### EXERCISE INPUTS ###
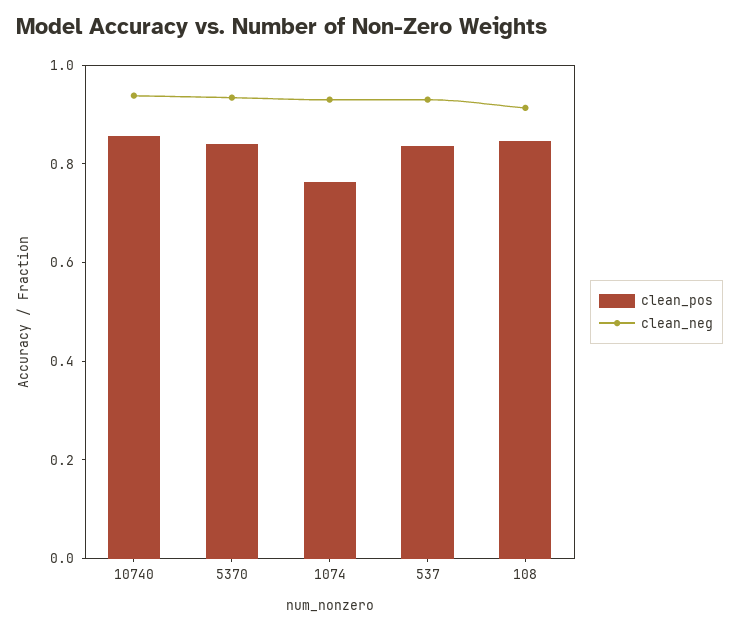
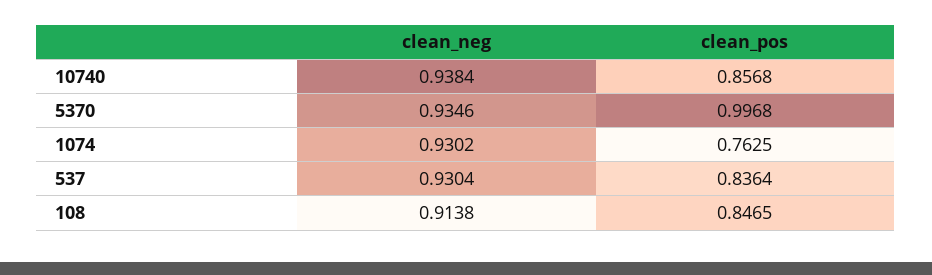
  {
    "clean_pos": {
      "10740": 0.8568,
-     "5370": 0.85,
+     "5370": 0.9968,
      "1074": 0.7625,
      "537": 0.8364,
      "108": 0.8465
    },
    "clean_neg": {
      "10740": 0.9384,
      "5370": 0.9346,
      "1074": 0.9302,
      "537": 0.9304,
      "108": 0.9138
    }
  }

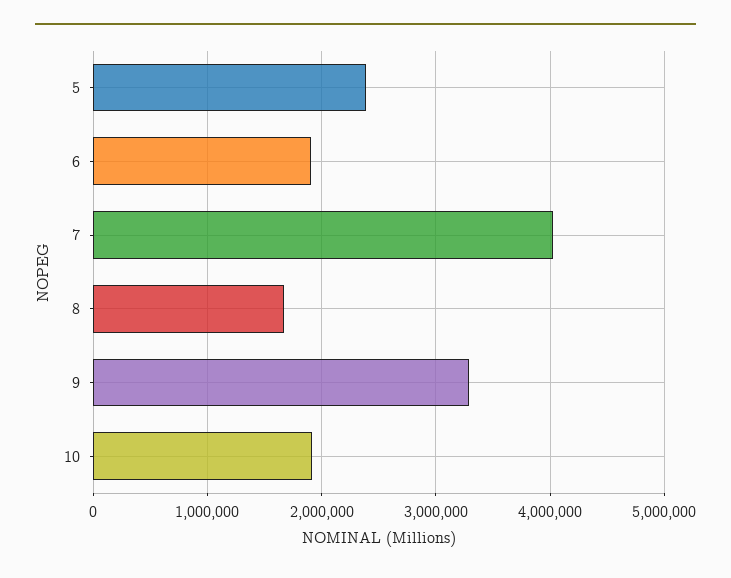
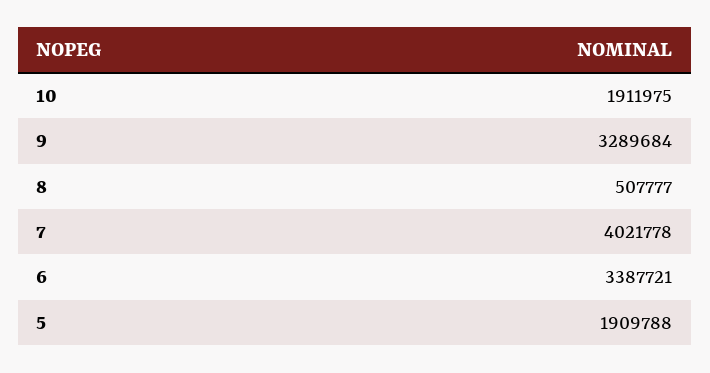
  {
-   "5": 2400000,
+   "5": 1909788,
-   "6": 1900000,
+   "6": 3387721,
    "7": 4021778,
-   "8": 1700000,
+   "8": 507777,
    "9": 3289684,
    "10": 1911975
  }

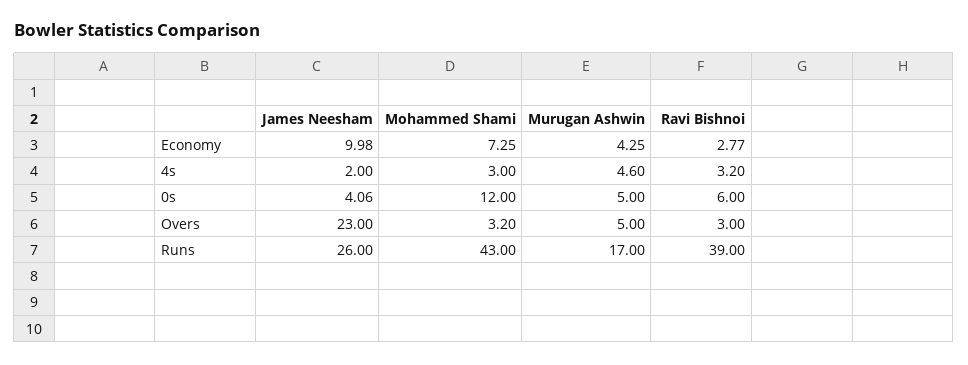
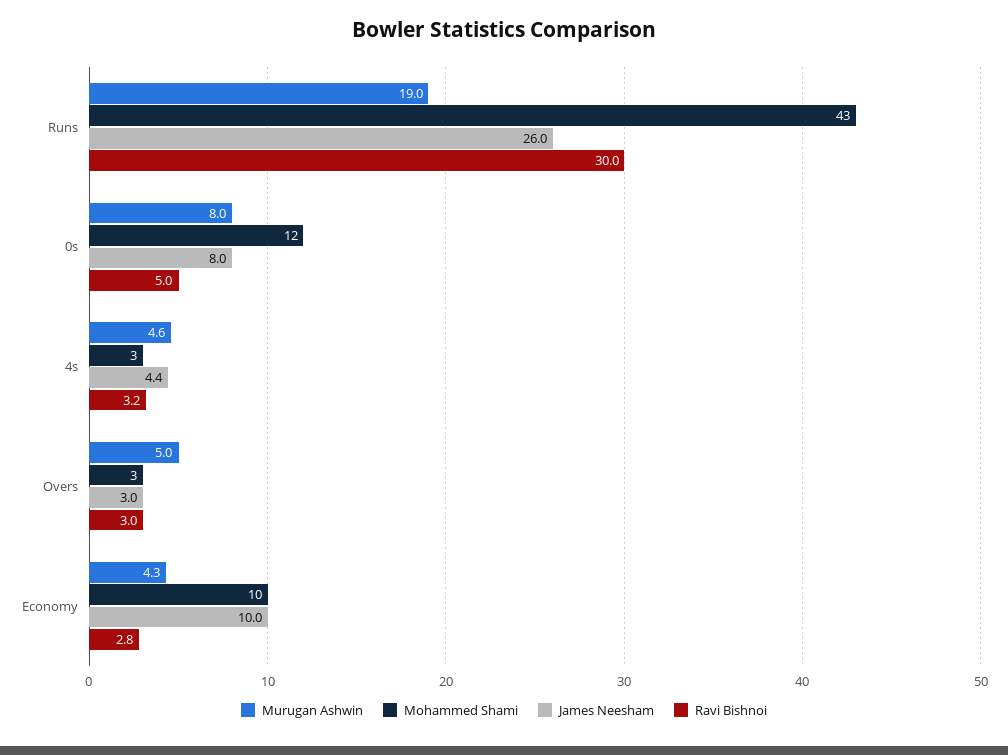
  {
    "James Neesham": {
      "Economy": 9.98,
-     "4s": 2,
+     "4s": 4.4,
-     "0s": 4.06,
+     "0s": 8,
-     "Overs": 23,
+     "Overs": 3,
      "Runs": 26
    },
    "Mohammed Shami": {
-     "Economy": 7.25,
+     "Economy": 10,
      "4s": 3,
      "0s": 12,
      "Overs": 3.2,
      "Runs": 43
    },
    "Murugan Ashwin": {
      "Economy": 4.25,
      "4s": 4.6,
-     "0s": 5,
+     "0s": 8,
      "Overs": 5,
-     "Runs": 17
+     "Runs": 19
    },
    "Ravi Bishnoi": {
      "Economy": 2.77,
      "4s": 3.2,
-     "0s": 6,
+     "0s": 5,
      "Overs": 3,
-     "Runs": 39
+     "Runs": 30
    }
  }

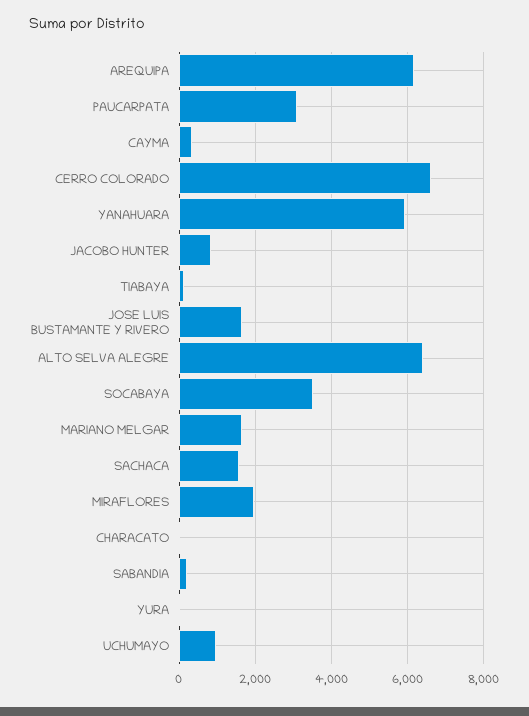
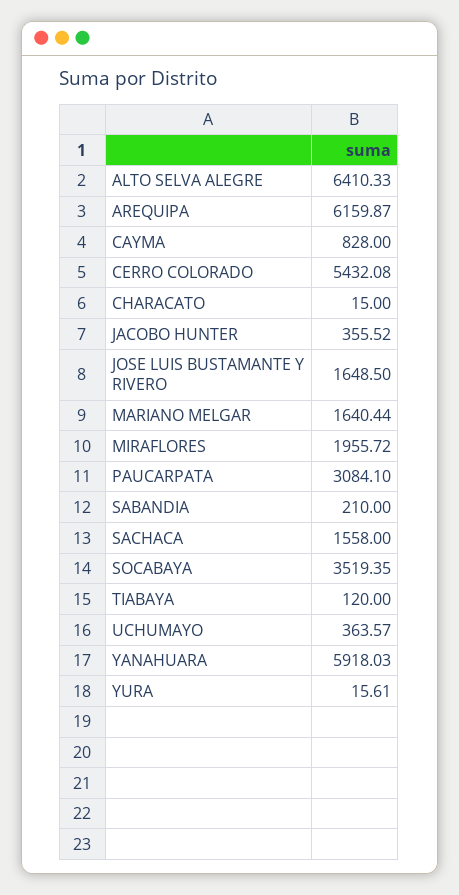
  {
    "AREQUIPA": 6159.87,
    "PAUCARPATA": 3084.1,
-   "CAYMA": 400,
+   "CAYMA": 828,
-   "CERRO COLORADO": 6600,
+   "CERRO COLORADO": 5432.08,
    "YANAHUARA": 5918.03,
-   "JACOBO HUNTER": 800,
+   "JACOBO HUNTER": 355.52,
    "TIABAYA": 120,
    "JOSE LUIS BUSTAMANTE Y RIVERO": 1648.5,
    "ALTO SELVA ALEGRE": 6410.33,
    "SOCABAYA": 3519.35,
    "MARIANO MELGAR": 1640.44,
    "SACHACA": 1558,
    "MIRAFLORES": 1955.72,
    "CHARACATO": 15,
    "SABANDIA": 210,
    "YURA": 15.61,
-   "UCHUMAYO": 1000
+   "UCHUMAYO": 363.57
  }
###
§ EXERCISE PROMPT
Could you return all of the entries above exactly, without any images?

§ EXERCISE SOLUTION
  {
    "clean_pos": {
      "10740": 0.8568,
-     "5370": 0.85,
+     "5370": 0.9968,
      "1074": 0.7625,
      "537": 0.8364,
      "108": 0.8465
    },
    "clean_neg": {
      "10740": 0.9384,
      "5370": 0.9346,
      "1074": 0.9302,
      "537": 0.9304,
      "108": 0.9138
    }
  }

  {
-   "5": 2400000,
+   "5": 1909788,
-   "6": 1900000,
+   "6": 3387721,
    "7": 4021778,
-   "8": 1700000,
+   "8": 507777,
    "9": 3289684,
    "10": 1911975
  }

  {
    "James Neesham": {
      "Economy": 9.98,
-     "4s": 2,
+     "4s": 4.4,
-     "0s": 4.06,
+     "0s": 8,
-     "Overs": 23,
+     "Overs": 3,
      "Runs": 26
    },
    "Mohammed Shami": {
-     "Economy": 7.25,
+     "Economy": 10,
      "4s": 3,
      "0s": 12,
      "Overs": 3.2,
      "Runs": 43
    },
    "Murugan Ashwin": {
      "Economy": 4.25,
      "4s": 4.6,
-     "0s": 5,
+     "0s": 8,
      "Overs": 5,
-     "Runs": 17
+     "Runs": 19
    },
    "Ravi Bishnoi": {
      "Economy": 2.77,
      "4s": 3.2,
-     "0s": 6,
+     "0s": 5,
      "Overs": 3,
-     "Runs": 39
+     "Runs": 30
    }
  }

  {
    "AREQUIPA": 6159.87,
    "PAUCARPATA": 3084.1,
-   "CAYMA": 400,
+   "CAYMA": 828,
-   "CERRO COLORADO": 6600,
+   "CERRO COLORADO": 5432.08,
    "YANAHUARA": 5918.03,
-   "JACOBO HUNTER": 800,
+   "JACOBO HUNTER": 355.52,
    "TIABAYA": 120,
    "JOSE LUIS BUSTAMANTE Y RIVERO": 1648.5,
    "ALTO SELVA ALEGRE": 6410.33,
    "SOCABAYA": 3519.35,
    "MARIANO MELGAR": 1640.44,
    "SACHACA": 1558,
    "MIRAFLORES": 1955.72,
    "CHARACATO": 15,
    "SABANDIA": 210,
    "YURA": 15.61,
-   "UCHUMAYO": 1000
+   "UCHUMAYO": 363.57
  }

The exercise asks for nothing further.